Reg Sutton

Personal information
- Nationality: British (English)
- Born: 10 May 1909 Hackney, London, England
- Died: 31 July 1994 (aged 85) Watsons Bay, New South Wales, Australia

Sport
- Sport: Swimming
- Event: Freestyle
- Club: Plaistow United SC

Medal record
Representing England
British Empire Games
| Silver medal – second place | 1934 London | 4×200 yd freestyle |

= Reginald Sutton =

British swimmer

Reginald James Cushing Sutton (10 May 1909 - 31 July 1994) was an English freestyle swimmer and water polo player who competed for Great Britain in the 1928 Summer Olympics, in the 1932 Summer Olympics, and in the 1936 Summer Olympics.

== Biography ==
Sutton was born in London and was a member of the Plaistow United Swimming Club.

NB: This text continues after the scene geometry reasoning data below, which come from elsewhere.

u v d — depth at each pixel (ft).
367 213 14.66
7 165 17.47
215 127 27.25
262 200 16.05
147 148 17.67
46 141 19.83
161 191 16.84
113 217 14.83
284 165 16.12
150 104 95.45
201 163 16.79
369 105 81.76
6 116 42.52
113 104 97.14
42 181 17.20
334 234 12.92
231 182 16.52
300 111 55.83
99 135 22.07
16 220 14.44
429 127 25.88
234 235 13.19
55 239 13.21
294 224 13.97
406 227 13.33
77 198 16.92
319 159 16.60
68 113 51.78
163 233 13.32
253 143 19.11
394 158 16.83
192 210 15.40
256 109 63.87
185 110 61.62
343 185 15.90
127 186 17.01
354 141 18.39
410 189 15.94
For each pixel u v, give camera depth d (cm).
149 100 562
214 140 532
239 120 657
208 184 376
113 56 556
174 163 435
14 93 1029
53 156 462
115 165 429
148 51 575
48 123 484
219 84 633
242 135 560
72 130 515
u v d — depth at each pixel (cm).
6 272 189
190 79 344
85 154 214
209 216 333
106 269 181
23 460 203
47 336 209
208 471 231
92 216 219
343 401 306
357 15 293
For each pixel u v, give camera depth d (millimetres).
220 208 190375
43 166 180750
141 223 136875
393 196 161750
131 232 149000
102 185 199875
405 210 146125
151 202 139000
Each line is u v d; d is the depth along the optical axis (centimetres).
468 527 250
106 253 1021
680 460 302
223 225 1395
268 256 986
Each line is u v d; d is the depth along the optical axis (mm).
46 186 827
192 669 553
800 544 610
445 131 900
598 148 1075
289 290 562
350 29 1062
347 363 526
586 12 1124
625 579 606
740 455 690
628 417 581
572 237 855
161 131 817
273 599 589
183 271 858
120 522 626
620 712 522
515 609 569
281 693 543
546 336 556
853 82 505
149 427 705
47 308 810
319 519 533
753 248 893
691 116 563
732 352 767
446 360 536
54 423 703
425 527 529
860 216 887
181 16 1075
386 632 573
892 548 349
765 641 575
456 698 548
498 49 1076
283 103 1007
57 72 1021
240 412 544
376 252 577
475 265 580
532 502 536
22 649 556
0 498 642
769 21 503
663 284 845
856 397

In 1928 he finished sixth with the British team in the 4×200 metre freestyle relay event. In the 100 metre freestyle competition he was eliminated in the first round.

Four years later he was a member of the British team which finished fifth with the British team in the 4×200 metre freestyle relay contest at the 1932 Games. He also swam in the 100 metre freestyle event but was eliminated in the first round again.

He represented England at the 1934 British Empire Games in London, where he competed in the 100 yards freestyle and 4×200 freestyle relay events, winning a silver medal.

He was part of the British water polo team which finished eighth in the 1936 tournament. He played all seven matches.